Frank Morring writes today that the request is “only an $89 million cut,” but ends NASA’s plans to participate in a robotic Mars mission with the European Space Agency (ESA). The impact of the FY2013 budget request on NASA-ESA Mars cooperation was publicized by the Washington Post yesterday, but that article did not include the total request for NASA.
While $17.711 billion is a small cut from what the agency received from Congress in FY2012, it is a substantial cut from the funding level that the Obama Administration projected for NASA last year. NASA’s FY2012 appropriated level is $17.800 billion, so by comparison the cut is indeed modest. In last year’s budget request, however, the White House Office of Management and Budget (OMB) projected that NASA would get $18.030 billion in FY2013. The White House allowed NASA to use higher projected spending levels in its own budget materials, keeping the agency level at $18.7 billion through FY2016. So a $17.711 billion request can be interpreted as a small cut of $89 million from its current level, or a huge cut of $1 billion from NASA’s own projections a year ago at this time.
Agencies like NASA that conduct multi-year research and development projects benefit from having an idea of what to expect in the future so they can effectively plan their programs. While any future year projection is just that, a projection not a promise, when it varies significantly from reality, the planning process becomes inefficient.
Aviation Week published additional details about the FY2013 budget request, which it says includes $830 million for commercial crew, $1.8 billion for the Space Launch System, $1 billion for the Orion Multi-Purpose Crew Vehicle, $3 billion for the International Space Station, $699 million for space technology development, and $500 million for aeronautics.

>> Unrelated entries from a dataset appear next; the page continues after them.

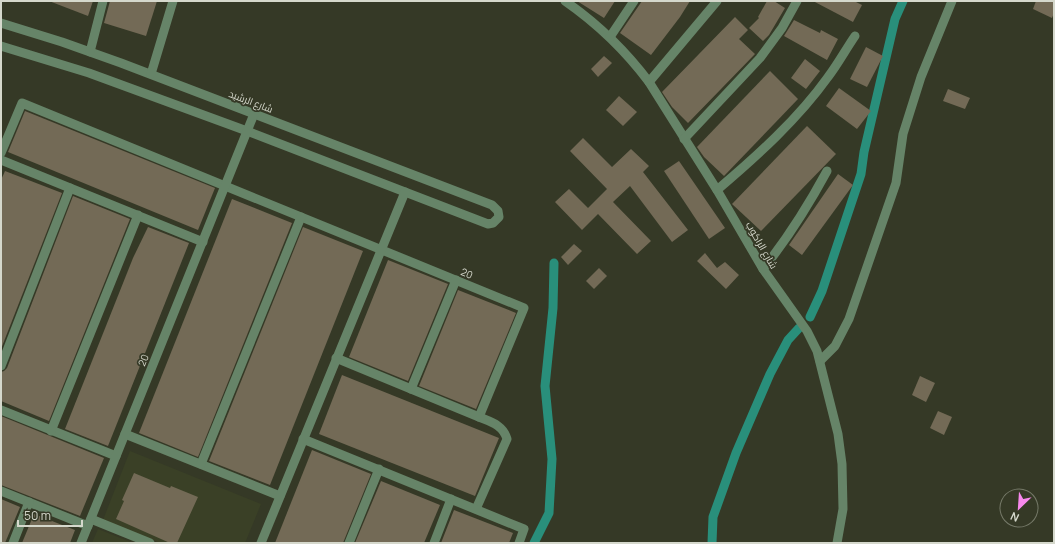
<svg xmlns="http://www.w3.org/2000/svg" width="1055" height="544" viewBox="0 0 1055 544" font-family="Manrope,Cairo,sans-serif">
  <rect width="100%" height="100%" fill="#353926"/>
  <g fill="#3a4026">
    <polygon points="130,451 261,504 245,543 160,543 103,520"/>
    <polygon points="98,529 133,543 92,543"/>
  </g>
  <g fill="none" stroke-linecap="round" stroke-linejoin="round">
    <g stroke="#298f7b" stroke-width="9">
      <polyline points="810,317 822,291 861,174 864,152 895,19 903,1"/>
      <polyline points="534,543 549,513 552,459 545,386 553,308 554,263"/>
      <polyline points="712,543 713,517 736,453 770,374 788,340 799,328"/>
    </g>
  </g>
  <g fill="#736a56">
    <polygon points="49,1 93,1 88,16"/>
    <polygon points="110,1 157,1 146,36 104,23"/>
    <polygon points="577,1 615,1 604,18"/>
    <polygon points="642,1 690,1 680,17 651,55 620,33"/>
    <polygon points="767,1 774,1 785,8 769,35 763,41 749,28 759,18 758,17"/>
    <polygon points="813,1 854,1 862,5 853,22"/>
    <polygon points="1036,1 1054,1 1054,13 1052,18 1033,9"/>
    <polygon points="735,17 748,30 739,39 755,54 688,123 672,107 662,92"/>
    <polygon points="794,20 820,33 821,30 838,39 827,60 784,36"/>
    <polygon points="866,47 883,56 867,87 850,79"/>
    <polygon points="604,56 612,63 598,77 591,69"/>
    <polygon points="805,59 820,71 806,89 791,78"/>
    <polygon points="770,71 798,99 724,176 704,157 697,147"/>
    <polygon points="839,88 871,111 857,129 826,106"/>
    <polygon points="948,89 970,98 965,109 943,101"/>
    <polygon points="619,96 637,112 623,126 606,110"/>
    <polygon points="25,111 215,188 198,230 8,152"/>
    <polygon points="807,126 836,154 761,231 732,204"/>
    <polygon points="583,138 612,167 631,149 649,166 643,172 688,230 672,242 630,186 613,202 651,241 637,254 598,214 582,230 555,202 569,189 588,208 607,189 570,151"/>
    <polygon points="679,161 725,228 709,239 664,171"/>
    <polygon points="5,171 62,193 1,349 1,180"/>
    <polygon points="838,174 853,185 802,255 789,245"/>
    <polygon points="73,196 130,219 49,421 1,401 1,372 4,371 7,368"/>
    <polygon points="232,199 292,223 198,457 139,433"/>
    <polygon points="148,227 189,243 108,446 65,429 133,258"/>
    <polygon points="303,227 363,251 270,485 209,461"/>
    <polygon points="574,244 582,251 568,265 561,257"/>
    <polygon points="705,253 717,268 725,262 739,275 726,289 697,261"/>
    <polygon points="388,260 448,284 408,381 349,357"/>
    <polygon points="599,268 607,276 594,289 586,281"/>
    <polygon points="458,290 516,313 476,409 419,386"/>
    <polygon points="342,375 499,438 475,496 319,434"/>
    <polygon points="920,376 935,383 926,402 912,395"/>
    <polygon points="938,411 952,417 944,435 930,428"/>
    <polygon points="1,416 104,458 80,516 1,485"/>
    <polygon points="312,450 371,474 343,543 275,543"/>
    <polygon points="134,473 170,488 171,486 198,497 177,543 170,543 116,519 124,501 122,500"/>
    <polygon points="381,481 440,505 424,543 355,543"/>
    <polygon points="1,499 20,507 5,543 1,543"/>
    <polygon points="454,510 513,533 509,543 441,543"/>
    <polygon points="34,514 75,530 70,543 22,543"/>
  </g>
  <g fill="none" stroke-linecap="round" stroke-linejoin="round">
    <g stroke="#668468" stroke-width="9">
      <path d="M565,1C598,24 625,50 649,82L717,190L763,269L807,331L817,351L838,434L842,464L843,509L837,543"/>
      <polyline points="1,23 62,42 121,63 492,205 498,211 499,217 493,223 488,224 247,131 89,73 1,46"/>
      <polyline points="610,37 634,1"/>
      <polyline points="90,52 103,1"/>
      <polyline points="151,74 173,1"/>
      <polyline points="649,82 717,1"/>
      <polyline points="684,139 760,58 782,28 797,1"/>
      <polyline points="1,153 22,103 524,308 479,417"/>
      <polyline points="1,160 203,242"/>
      <path d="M717,190C757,156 798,119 828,77C838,64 846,49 855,36"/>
      <path d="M763,269C788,238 808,206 827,171"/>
      <path d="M336,358L479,417C491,422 503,425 507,439L476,509"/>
      <polyline points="820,361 835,346 849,319 896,183 903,134 921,77 952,1"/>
      <polyline points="1,366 70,188"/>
      <polyline points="411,389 456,280"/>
      <polyline points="1,410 116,456"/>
      <polyline points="51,431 138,215"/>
      <polyline points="125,434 280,496"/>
      <polyline points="303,439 524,529 519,543"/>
      <polyline points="201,464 301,217"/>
      <polyline points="1,491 88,526"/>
      <polyline points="91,519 150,543"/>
      <polyline points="13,543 29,502"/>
      <polyline points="81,543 254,114"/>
      <polyline points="261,543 405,192"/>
      <polyline points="349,543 379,469"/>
      <polyline points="434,543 451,499"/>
    </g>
  </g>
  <g text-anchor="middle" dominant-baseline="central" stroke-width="3.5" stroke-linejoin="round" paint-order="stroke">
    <g font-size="10" fill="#d5d8cc" stroke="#353926">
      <text transform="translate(251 101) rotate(21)">شارع الرشيد</text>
      <text transform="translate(762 245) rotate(60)">شارع الراكوب</text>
      <text transform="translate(467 273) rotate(22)">20</text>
      <text transform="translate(143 360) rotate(-68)">20</text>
    </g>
  </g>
  <rect width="1055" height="544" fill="none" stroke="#d5d8cc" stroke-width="4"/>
  <g transform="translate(1019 508) rotate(205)"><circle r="19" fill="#353926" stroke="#757968"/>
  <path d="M0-3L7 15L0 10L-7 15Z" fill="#f788ec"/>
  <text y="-6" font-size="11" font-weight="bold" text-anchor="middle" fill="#d5d8cc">N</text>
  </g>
  <path d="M18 520v6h64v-6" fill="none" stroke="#d5d8cc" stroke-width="2"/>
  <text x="24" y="520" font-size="12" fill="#d5d8cc" stroke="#353926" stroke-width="3" paint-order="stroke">50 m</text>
</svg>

The total amount for science is not mentioned, only the $300 million cut to the planetary science program (from $1.5 billion to $1.2 billion according to yesterday’s story in the Post).

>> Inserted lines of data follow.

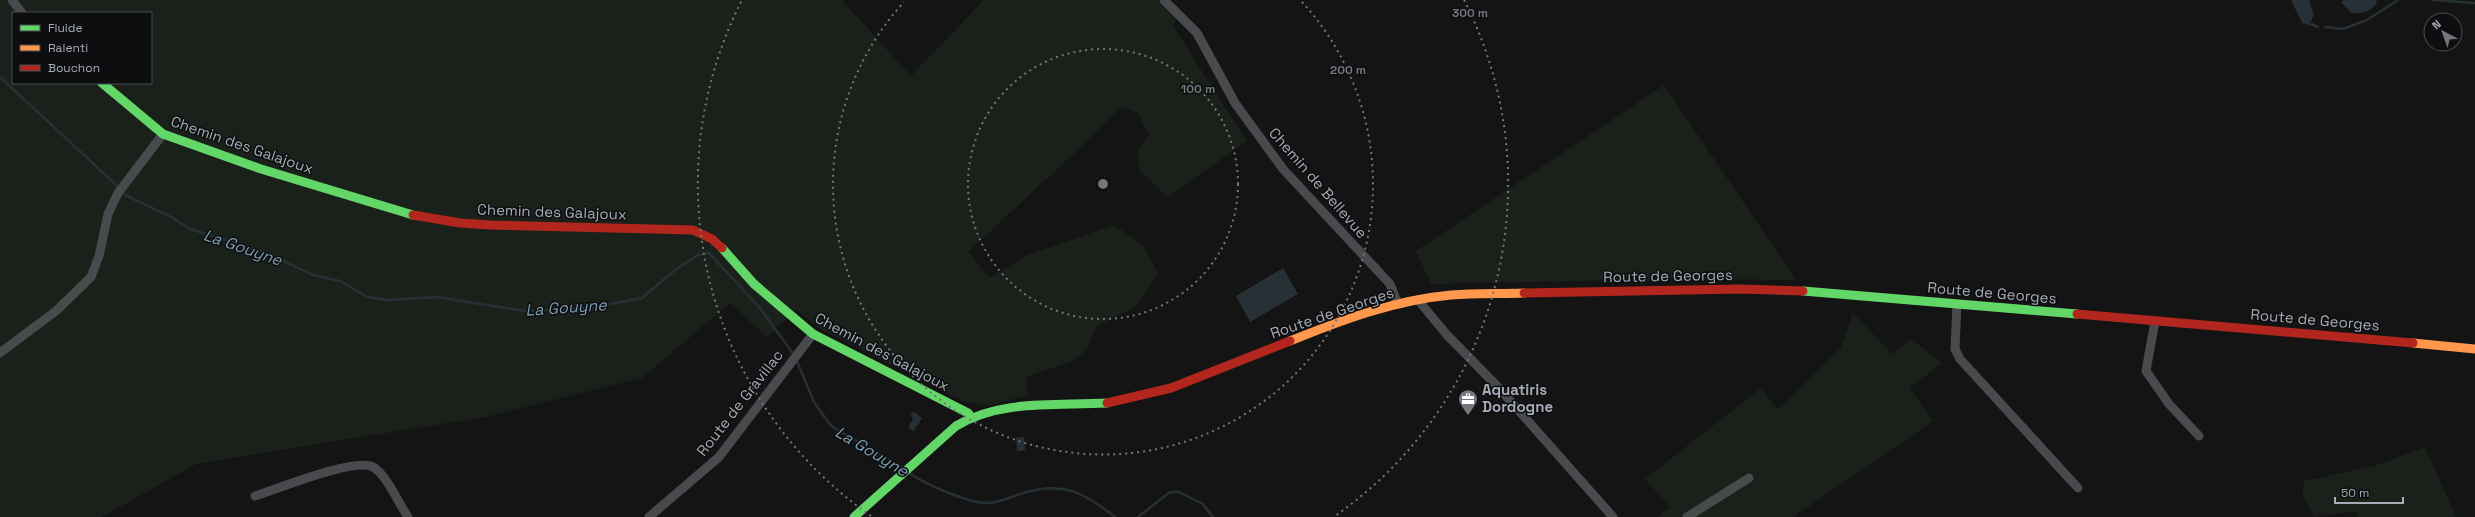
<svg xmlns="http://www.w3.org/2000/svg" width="2475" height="517" font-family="'Space Grotesk',sans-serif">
<rect width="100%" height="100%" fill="#141414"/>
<g fill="#1a211a" fill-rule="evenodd">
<path d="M0,0H842L911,76L984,0H1169L1179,13L1173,26L1247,141L1168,197L1140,171L1137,152L1149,135L1137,112L1121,107L1083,145L968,252L990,278L1028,255L1114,225L1142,244L1158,273L1137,306L1096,327L1087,350L1070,362L1025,377L1029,395L987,406L965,402L822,330L796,310L767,337L730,303L642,378L490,416L196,464L102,517H0ZM13,13H151V83H13Z"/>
<polygon points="1664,85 1796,280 1678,279 1431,284 1416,251"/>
<polygon points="1853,313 1892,354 1911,339 1942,363 1910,388 1933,421 1793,517 1658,517 1670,507 1645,479 1761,388 1778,410 1841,347"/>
<polygon points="2425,447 2456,517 2358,517 2355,511 2314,517 2302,494 2304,481 2375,466"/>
</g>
<g fill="#273135">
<polygon points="2291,0 2309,0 2314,15 2309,25 2302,23"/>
<path d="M2344,0H2376L2377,3C2370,12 2362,14 2351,13L2341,2Z"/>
<polygon points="1283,268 1298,294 1250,322 1236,296"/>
<polygon points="914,412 922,418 914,431 908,428 913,419 910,414"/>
<polygon points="1024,437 1025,450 1017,451 1016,438"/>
</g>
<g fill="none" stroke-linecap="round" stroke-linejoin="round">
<g stroke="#273135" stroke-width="2.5">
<polyline points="2433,0 2475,3"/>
<polyline points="2308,23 2318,27"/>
<polyline points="2325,27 2343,29 2367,20 2398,0"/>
<polyline points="0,77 113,182 125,195 173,218 190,229 264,252 313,275 340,281 367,297 388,300 437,297 525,311 590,308 642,298 675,270 698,255 709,253 760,308 794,355"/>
<polyline points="796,359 814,402 831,426 903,468"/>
<path d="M908,472C924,484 968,503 987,503C999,503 1011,497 1023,493C1062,481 1084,492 1115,517"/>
<polyline points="1138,517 1170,492 1179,492 1203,504 1213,517"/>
</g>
<g stroke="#484a4d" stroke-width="9">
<polyline points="12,0 22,13"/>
<polyline points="1164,0 1197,33 1235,103 1283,169 1390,284 1398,304"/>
<polyline points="1418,300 1447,335 1497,386 1613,517"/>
<polyline points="1957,304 1955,349 1960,359 2078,488"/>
<polyline points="2155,321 2146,371 2169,404 2199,436"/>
<polyline points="0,353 56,311 91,277 99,256 108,214 118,193 163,134"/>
<path d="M255,496C277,489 355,457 373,467C386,474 399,504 408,517"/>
<polyline points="649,517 719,457 813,334"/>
<polyline points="1687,517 1749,478"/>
</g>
<g stroke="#63d668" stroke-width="9">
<polyline points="102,83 163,134 261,169 413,215"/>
<polyline points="722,248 754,284 813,334 968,413 971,417"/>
<polyline points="1803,291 2077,314"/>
<path d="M854,517L956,426C1002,399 1056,406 1107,403"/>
</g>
<g stroke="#ff974d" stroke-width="9">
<path d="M1290,341C1342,320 1395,300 1451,295C1475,293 1500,294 1524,293"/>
<polyline points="2413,343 2475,349"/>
</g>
<g stroke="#b3261e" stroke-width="9">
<polyline points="413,215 460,223 490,225 693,230 712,239 722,248"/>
<polyline points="1524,293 1741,289 1803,291"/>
<polyline points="2077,314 2413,343"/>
<polyline points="1107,403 1171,388 1290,341"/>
</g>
</g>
<g fill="none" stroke="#72777d" stroke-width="2" stroke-dasharray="2 4">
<circle cx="1103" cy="184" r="135"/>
<path d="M1302 2A270 270 0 1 1 904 2"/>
<path d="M871 516A405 405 0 0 1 742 0M1464 0A405 405 0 0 1 1335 516"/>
</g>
<defs>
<g id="office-pin" transform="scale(1)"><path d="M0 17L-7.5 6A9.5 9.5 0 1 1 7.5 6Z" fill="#72777d" stroke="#0e0e10"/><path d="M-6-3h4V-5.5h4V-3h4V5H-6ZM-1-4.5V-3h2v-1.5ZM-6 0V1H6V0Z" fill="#fff"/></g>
</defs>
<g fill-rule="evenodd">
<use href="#office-pin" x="1468" y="399"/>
</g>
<g text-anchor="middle" stroke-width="3" stroke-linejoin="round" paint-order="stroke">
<g font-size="15" fill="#a5acb5" stroke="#0e0e10">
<text transform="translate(242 145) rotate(19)" y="5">Chemin des Galajoux</text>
<text transform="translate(1318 183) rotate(49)" y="5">Chemin de Bellevue</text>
<text transform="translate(552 212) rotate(2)" y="5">Chemin des Galajoux</text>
<text transform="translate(1668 276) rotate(-1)" y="5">Route de Georges</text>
<text transform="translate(1992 293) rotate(5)" y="5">Route de Georges</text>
<text transform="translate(1332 313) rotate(-19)" y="5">Route de Georges</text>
<text transform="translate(2315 320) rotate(5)" y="5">Route de Georges</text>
<text transform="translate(882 352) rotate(28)" y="5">Chemin des Galajoux</text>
<text transform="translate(740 403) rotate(-52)" y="5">Route de Gravillac</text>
</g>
<g font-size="15" font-weight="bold" fill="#a5acb5" stroke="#0e0e10" text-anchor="start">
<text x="1482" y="395">Aquatiris<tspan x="1482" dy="17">Dordogne</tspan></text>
</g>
<g font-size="16" font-style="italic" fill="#7b9eb1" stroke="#0e0e10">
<text transform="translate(243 247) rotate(19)" y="6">La Gouyne</text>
<text transform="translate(566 307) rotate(-4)" y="6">La Gouyne</text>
<text transform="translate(872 451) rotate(31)" y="6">La Gouyne</text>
</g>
</g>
<circle cx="1103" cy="184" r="6" fill="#72777d" stroke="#0e0e10" stroke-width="2"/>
<g font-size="12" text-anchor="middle" font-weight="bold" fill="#72777d" stroke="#0e0e10" stroke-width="3" stroke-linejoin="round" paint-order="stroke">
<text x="1470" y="17">300 m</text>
<text x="1348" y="74">200 m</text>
<text x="1198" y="93">100 m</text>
</g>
<rect x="12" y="12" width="140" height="72" fill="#0e0e10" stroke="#4a4d52"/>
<rect x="20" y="25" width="20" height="6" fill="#63d668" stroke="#4a4d52"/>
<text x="48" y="32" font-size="12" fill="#a5acb5">Fluide</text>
<rect x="20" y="45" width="20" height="6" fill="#ff974d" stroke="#4a4d52"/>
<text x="48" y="52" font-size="12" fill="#a5acb5">Ralenti</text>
<rect x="20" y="65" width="20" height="6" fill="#b3261e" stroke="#4a4d52"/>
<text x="48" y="72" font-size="12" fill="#a5acb5">Bouchon</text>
<g transform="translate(2443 32) rotate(319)"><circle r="19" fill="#0e0e10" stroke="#4a4d52"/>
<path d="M0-3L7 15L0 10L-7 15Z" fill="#72777d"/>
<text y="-6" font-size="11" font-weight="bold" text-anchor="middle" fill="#a5acb5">N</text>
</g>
<path d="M2335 497v6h68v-6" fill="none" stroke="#a5acb5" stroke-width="2"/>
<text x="2341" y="497" font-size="12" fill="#a5acb5" stroke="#0e0e10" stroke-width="3" paint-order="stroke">50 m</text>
</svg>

The administration’s budget request is the first step in a lengthy process to determine how much the government can spend in FY2013. The new fiscal year starts on October 1, but few expect Congress to complete action on budgets before then. Meeting that October 1 deadline is a difficult task every year and especially challenging in an election year.
Editor’s Note: It is interesting to observe that some members of the media are getting access to the NASA budget material on a non-embargoed basis prior to Monday’s release. NASA had scheduled a meeting this afternoon where media representatives could learn about the budget if they agreed to an embargo where nothing could be published before Monday. That embargoed briefing was canceled about two hours before it was scheduled to occur. One cannot help but wonder who is leaking the information to favored publications without restrictions. The obvious intent of the Washington Post story yesterday was to rally support for the Mars exploration program. Today’s story in Aviation Week does not seem to have a bias, but does portray the cuts to NASA overall as being far less dramatic and may assuage some concerns.